Perubahan tersebut membuat Hathaway terlihat lebih nyaman dengan dirinya sendiri. Pesonanya kini tidak hanya dibaca dari penampilan, tetapi juga dari kedewasaan sikap yang ia tunjukkan di depan publik.
Dukungan keluarga tetap jadi sandaran
Di tengah perhatian besar atas gelar barunya, Hathaway juga menyoroti peran suaminya, Adam Shulman. Ia menyebut Shulman sebagai sosok yang selalu mendukungnya sepenuhnya dalam berbagai situasi.
“Dia mendukungku sepenuhnya. Tahun ini khususnya sangat tidak biasa. Kami berdua tahu bahwa hal seperti ini mungkin tidak akan pernah terjadi lagi. Dan cara dia membantu, maksudku, dalam segala hal, dia adalah orang paling luar biasa yang pernah kutemui,” kata Hathaway. Pernyataan itu menunjukkan bahwa pencapaian yang terlihat di ruang publik tetap ditopang oleh dukungan yang dekat di kehidupan pribadinya.
Kehadiran keluarga memberi lapisan lain dalam cerita di balik pengakuan People. Di saat sorotan tertuju pada gelar wanita tercantik, Hathaway justru menempatkan dukungan emosional sebagai bagian penting dari keseimbangan hidupnya.

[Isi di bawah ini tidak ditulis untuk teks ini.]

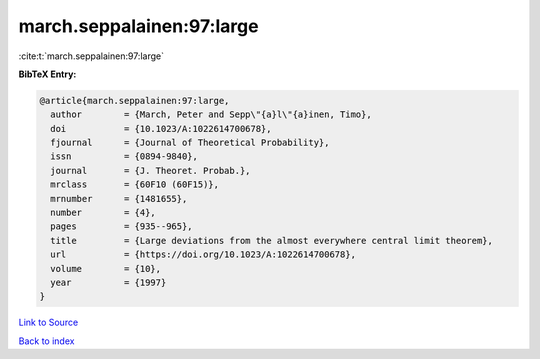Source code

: march.seppalainen:97:large
==========================

:cite:t:`march.seppalainen:97:large`

**BibTeX Entry:**

.. code-block:: bibtex

   @article{march.seppalainen:97:large,
     author        = {March, Peter and Sepp\"{a}l\"{a}inen, Timo},
     doi           = {10.1023/A:1022614700678},
     fjournal      = {Journal of Theoretical Probability},
     issn          = {0894-9840},
     journal       = {J. Theoret. Probab.},
     mrclass       = {60F10 (60F15)},
     mrnumber      = {1481655},
     number        = {4},
     pages         = {935--965},
     title         = {Large deviations from the almost everywhere central limit theorem},
     url           = {https://doi.org/10.1023/A:1022614700678},
     volume        = {10},
     year          = {1997}
   }

`Link to Source <https://doi.org/10.1023/A:1022614700678},>`_


`Back to index <../By-Cite-Keys.html>`_
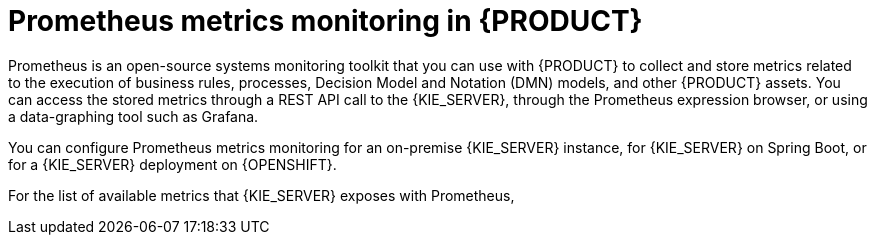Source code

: [id='prometheus-monitoring-con_{context}']

= Prometheus metrics monitoring in {PRODUCT}

Prometheus is an open-source systems monitoring toolkit that you can use with {PRODUCT} to collect and store metrics related to the execution of business rules, processes, Decision Model and Notation (DMN) models, and other {PRODUCT} assets. You can access the stored metrics through a REST API call to the {KIE_SERVER}, through the Prometheus expression browser, or using a data-graphing tool such as Grafana.

You can configure Prometheus metrics monitoring for an on-premise {KIE_SERVER} instance, for {KIE_SERVER} on Spring Boot, or for a {KIE_SERVER} deployment on {OPENSHIFT}.

For the list of available metrics that {KIE_SERVER} exposes with Prometheus,
ifdef::DM,PAM[]
download the *{PRODUCT} {PRODUCT_VERSION} - Source Distribution* from the {PRODUCT_DOWNLOAD_LINK}[IBM Business Automation Manager Open Editions {ENTERPRISE_VERSION} downloads] page  and navigate to `~/{PRODUCT_FILE}-sources/src/droolsjbpm-integration-$VERSION/kie-server-parent/kie-server-services/kie-server-services-prometheus/src/main/java/org/kie/server/services/prometheus`.
endif::[]
ifdef::DROOLS,JBPM,OP[]
see the https://github.com/kiegroup/droolsjbpm-integration/tree/master/kie-server-parent/kie-server-services/kie-server-services-prometheus[{KIE_SERVER} Prometheus Extension] page in GitHub.
endif::[]

ifdef::DM,PAM[]
IMPORTANT: Support for Prometheus is limited to the setup and configuration recommendations provided in Red Hat product documentation.
endif::[]
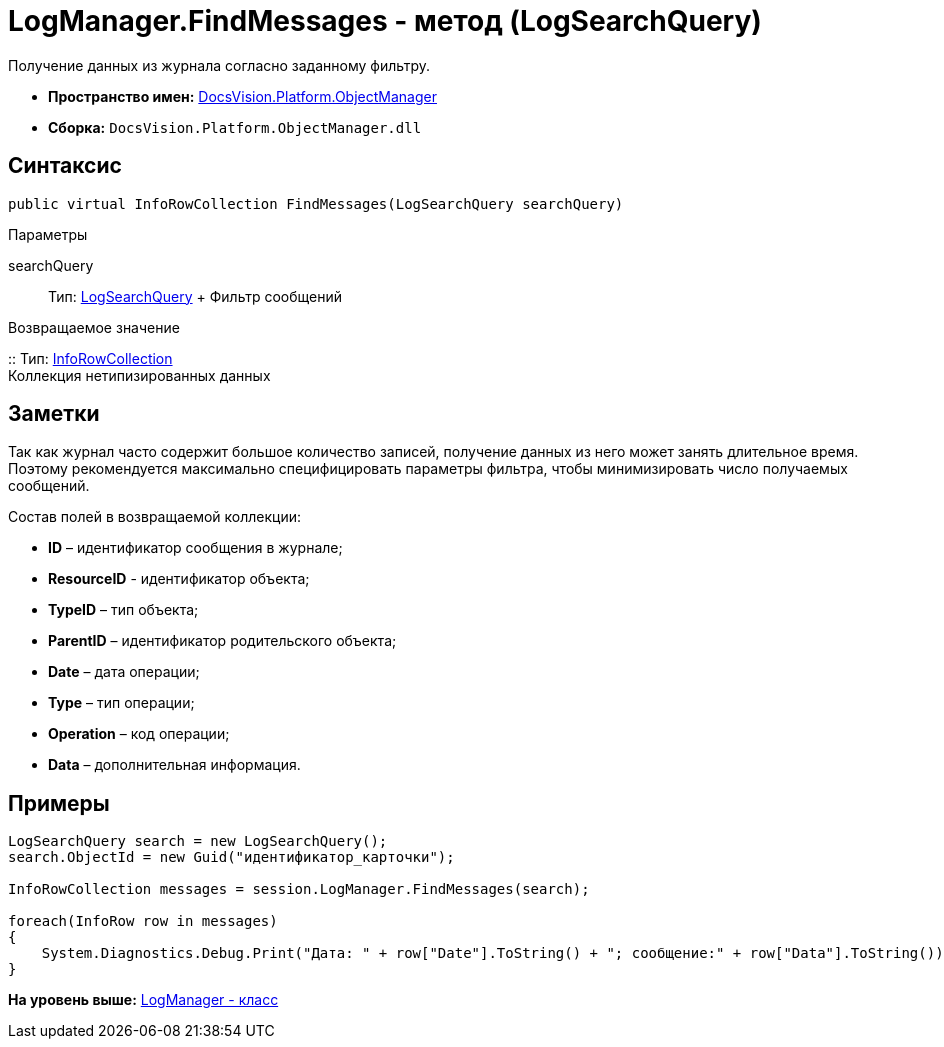 = LogManager.FindMessages - метод (LogSearchQuery)

Получение данных из журнала согласно заданному фильтру.

* [.keyword]*Пространство имен:* xref:api/DocsVision/Platform/ObjectManager/ObjectManager_NS.adoc[DocsVision.Platform.ObjectManager]
* [.keyword]*Сборка:* [.ph .filepath]`DocsVision.Platform.ObjectManager.dll`

== Синтаксис

[source,pre,codeblock,language-csharp]
----
public virtual InfoRowCollection FindMessages(LogSearchQuery searchQuery)
----

Параметры

searchQuery::
  Тип: xref:LogSearchQuery_CL.adoc[LogSearchQuery]
  +
  Фильтр сообщений

Возвращаемое значение

::
  Тип: xref:InfoRowCollection_CL.adoc[InfoRowCollection]
  +
  Коллекция нетипизированных данных

== Заметки

Так как журнал часто содержит большое количество записей, получение данных из него может занять длительное время. Поэтому рекомендуется максимально специфицировать параметры фильтра, чтобы минимизировать число получаемых сообщений.

Состав полей в возвращаемой коллекции:

* *ID* – идентификатор сообщения в журнале;
* *ResourceID* - идентификатор объекта;
* *TypeID* – тип объекта;
* *ParentID* – идентификатор родительского объекта;
* *Date* – дата операции;
* *Type* – тип операции;
* *Operation* – код операции;
* *Data* – дополнительная информация.

== Примеры

[source,pre,codeblock,language-csharp]
----
LogSearchQuery search = new LogSearchQuery();
search.ObjectId = new Guid("идентификатор_карточки");

InfoRowCollection messages = session.LogManager.FindMessages(search);

foreach(InfoRow row in messages)
{
    System.Diagnostics.Debug.Print("Дата: " + row["Date"].ToString() + "; сообщение:" + row["Data"].ToString());
}
----

*На уровень выше:* xref:../../../../api/DocsVision/Platform/ObjectManager/LogManager_CL.adoc[LogManager - класс]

Daftar lama yang selalu menarik perhatian
Pemilihan “World’s Most Beautiful” dari People memang bukan daftar baru. Majalah tersebut telah menjalankan tradisi itu sejak pertama kali diperkenalkan pada 1990.
Sejumlah nama besar juga pernah masuk dalam daftar yang sama, termasuk Beyoncé, Nicole Kidman, Michelle Pfeiffer, Jennifer Aniston, dan Julia Roberts. Kehadiran Hathaway menambah deretan figur publik yang dianggap memiliki daya tarik kuat dan pengaruh besar di mata pembaca.

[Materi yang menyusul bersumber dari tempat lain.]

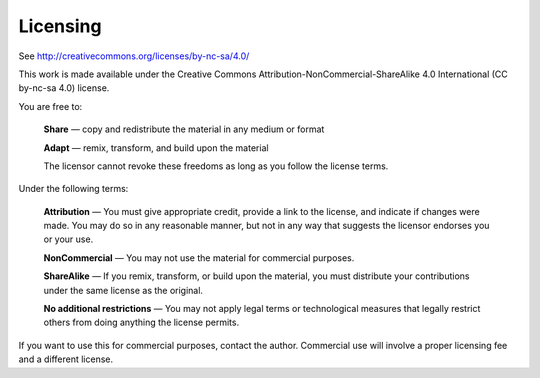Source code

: ##########
Licensing
##########

See http://creativecommons.org/licenses/by-nc-sa/4.0/

This work is made available under the Creative Commons
Attribution-NonCommercial-ShareAlike 4.0 International (CC by-nc-sa 4.0)
license.

You are free to:

    **Share** — copy and redistribute the material in any medium or format

    **Adapt** — remix, transform, and build upon the material

    The licensor cannot revoke these freedoms as long as you follow the license terms.

Under the following terms:

    **Attribution** — You must give appropriate credit, provide a link to the license, and indicate if changes were made. You may do so in any reasonable manner, but not in any way that suggests the licensor endorses you or your use.

    **NonCommercial** — You may not use the material for commercial purposes.
    
    **ShareAlike** — If you remix, transform, or build upon the material, you must distribute your contributions under the same license as the original.

    **No additional restrictions** — You may not apply legal terms or technological measures that legally restrict others from doing anything the license permits.
    
If you want to use this for commercial purposes, contact the author. 
Commercial use will involve a proper licensing fee and a different license.
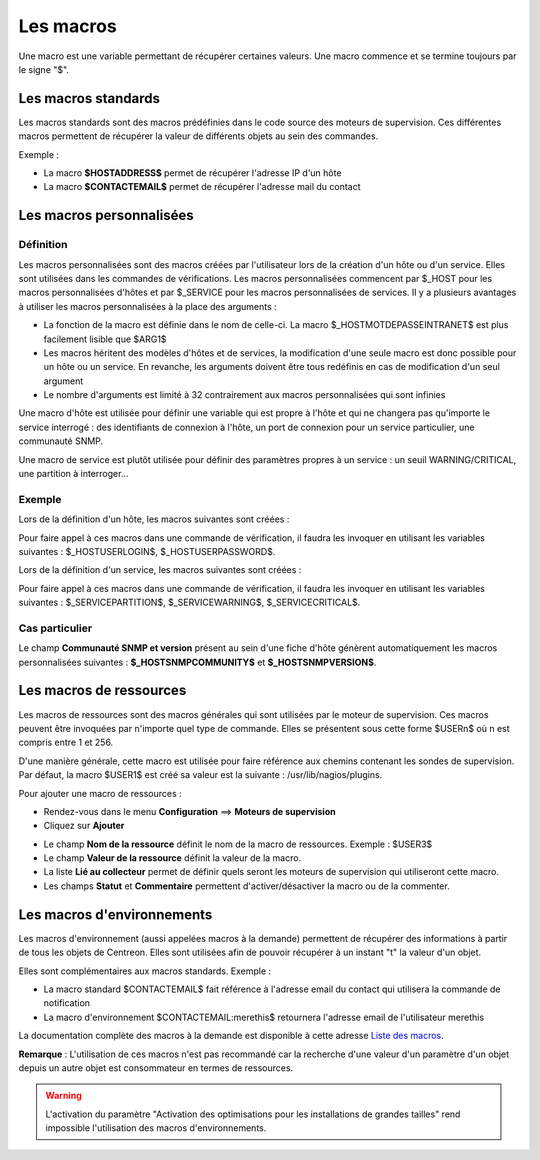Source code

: .. _macros:

==========
Les macros
==========

Une macro est une variable permettant de récupérer certaines valeurs.
Une macro commence et se termine toujours par le signe "$".

********************
Les macros standards
********************

Les macros standards sont des macros prédéfinies dans le code source des moteurs de supervision.
Ces différentes macros permettent de récupérer la valeur de différents objets au sein des commandes.

Exemple :

* La macro **$HOSTADDRESS$** permet de récupérer l'adresse IP d'un hôte
* La macro **$CONTACTEMAIL$** permet de récupérer l'adresse mail du contact

.. seealso::
    La liste complète des macros est disponible à l'adresse suivante : `Liste des macros <http://nagios.sourceforge.net/docs/3_0/macrolist.html>`_

.. _custommacros:

*************************
Les macros personnalisées
*************************

Définition
==========

Les macros personnalisées sont des macros créées par l'utilisateur lors de la création d'un hôte ou d'un service.
Elles sont utilisées dans les commandes de vérifications.
Les macros personnalisées commencent par $_HOST pour les macros personnalisées d'hôtes et par $_SERVICE pour les macros personnalisées de services.
Il y a plusieurs avantages à utiliser les macros personnalisées à la place des arguments :

* La fonction de la macro est définie dans le nom de celle-ci. La macro $_HOSTMOTDEPASSEINTRANET$ est plus facilement lisible que $ARG1$
* Les macros héritent des modèles d'hôtes et de services, la modification d'une seule macro est donc possible pour un hôte ou un service. En revanche, les arguments doivent être tous redéfinis en cas de modification d'un seul argument
* Le nombre d'arguments est limité à 32 contrairement aux macros personnalisées qui sont infinies

Une macro d'hôte est utilisée pour définir une variable qui est propre à l'hôte et qui ne changera pas qu'importe le service interrogé : des identifiants de connexion à l'hôte, un port de connexion pour un service particulier, une communauté SNMP.

Une macro de service est plutôt utilisée pour définir des paramètres propres à un service : un seuil WARNING/CRITICAL, une partition à interroger...

Exemple
=======

Lors de la définition d'un hôte, les macros suivantes sont créées :

.. image :: /images/guide_utilisateur/configuration/10advanced_configuration/01hostmacros.png
   :align: center 

Pour faire appel à ces macros dans une commande de vérification, il faudra les invoquer en utilisant les variables suivantes : $_HOSTUSERLOGIN$, $_HOSTUSERPASSWORD$.

Lors de la définition d'un service, les macros suivantes sont créées :

.. image :: /images/guide_utilisateur/configuration/10advanced_configuration/01servicecreated.png
   :align: center 

Pour faire appel à ces macros dans une commande de vérification, il faudra les invoquer en utilisant les variables suivantes : $_SERVICEPARTITION$, $_SERVICEWARNING$, $_SERVICECRITICAL$.

Cas particulier
===============

Le champ **Communauté SNMP et version** présent au sein d'une fiche d'hôte génèrent automatiquement les macros personnalisées suivantes : **$_HOSTSNMPCOMMUNITY$** et **$_HOSTSNMPVERSION$**.

************************
Les macros de ressources
************************

Les macros de ressources sont des macros générales qui sont utilisées par le moteur de supervision.
Ces macros peuvent être invoquées par n'importe quel type de commande. Elles se présentent sous cette forme $USERn$ où n est compris entre 1 et 256.

D'une manière générale, cette macro est utilisée pour faire référence aux chemins contenant les sondes de supervision.
Par défaut, la macro $USER1$ est créé sa valeur est la suivante : /usr/lib/nagios/plugins.

Pour ajouter une macro de ressources :

* Rendez-vous dans le menu **Configuration** ==> **Moteurs de supervision**
* Cliquez sur **Ajouter**

.. image :: /images/guide_utilisateur/configuration/10advanced_configuration/01macrosressources.png
   :align: center 

* Le champ **Nom de la ressource** définit le nom de la macro de ressources. Exemple : $USER3$
* Le champ **Valeur de la ressource** définit la valeur de la macro.
* La liste **Lié au collecteur** permet de définir quels seront les moteurs de supervision qui utiliseront cette macro.
* Les champs **Statut** et **Commentaire** permettent d'activer/désactiver la macro ou de la commenter.

***************************
Les macros d'environnements
***************************

Les macros d'environnement (aussi appelées macros à la demande) permettent de récupérer des informations à partir de tous les objets de Centreon.
Elles sont utilisées afin de pouvoir récupérer à un instant "t" la valeur d'un objet.

Elles sont complémentaires aux macros standards. Exemple :

* La macro standard $CONTACTEMAIL$ fait référence à l'adresse email du contact qui utilisera la commande de notification
* La macro d'environnement $CONTACTEMAIL:merethis$ retournera l'adresse email de l'utilisateur merethis

La documentation complète des macros à la demande est disponible à cette adresse `Liste des macros <http://nagios.sourceforge.net/docs/3_0/macrolist.html>`_.

**Remarque** : L'utilisation de ces macros n'est pas recommandé car la recherche d'une valeur d'un paramètre d'un objet depuis un autre objet est consommateur en termes de ressources.

.. warning::

   L'activation du paramètre "Activation des optimisations pour les installations de grandes tailles" rend impossible l'utilisation des macros d'environnements.
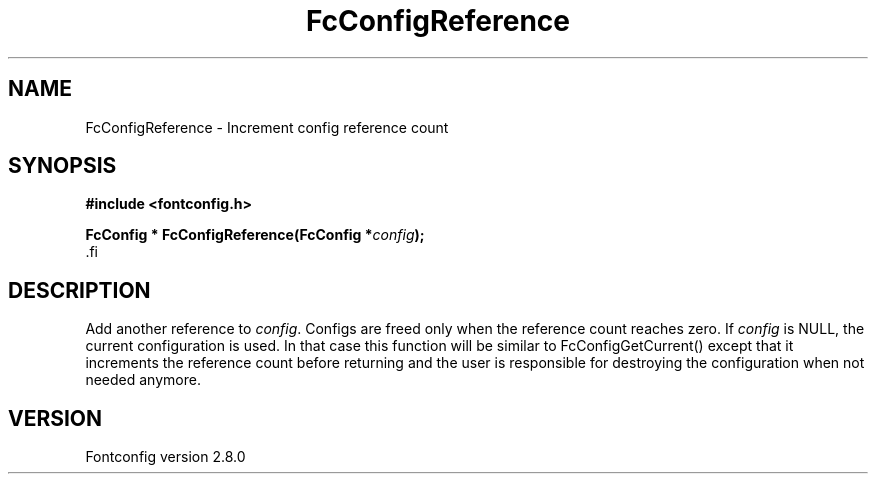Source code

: .\\" auto-generated by docbook2man-spec $Revision: 1.1.1.1 $
.TH "FcConfigReference" "3" "18 November 2009" "" ""
.SH NAME
FcConfigReference \- Increment config reference count
.SH SYNOPSIS
.nf
\fB#include <fontconfig.h>
.sp
FcConfig * FcConfigReference(FcConfig *\fIconfig\fB);
\fR.fi
.SH "DESCRIPTION"
.PP
Add another reference to \fIconfig\fR\&. Configs are freed only
when the reference count reaches zero.
If \fIconfig\fR is NULL, the current configuration is used.
In that case this function will be similar to FcConfigGetCurrent() except that
it increments the reference count before returning and the user is responsible
for destroying the configuration when not needed anymore.
.SH "VERSION"
.PP
Fontconfig version 2.8.0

Bagi Hathaway, pengakuan ini hadir pada masa ketika ia tampak lebih damai dalam memandang hidup. Gelar dari People pun terasa sejalan dengan perjalanan pribadi yang memperlihatkan sisi lain dari dirinya, yakni sosok yang lebih menerima, lebih ringan, dan tetap bertahan di bawah sorotan publik.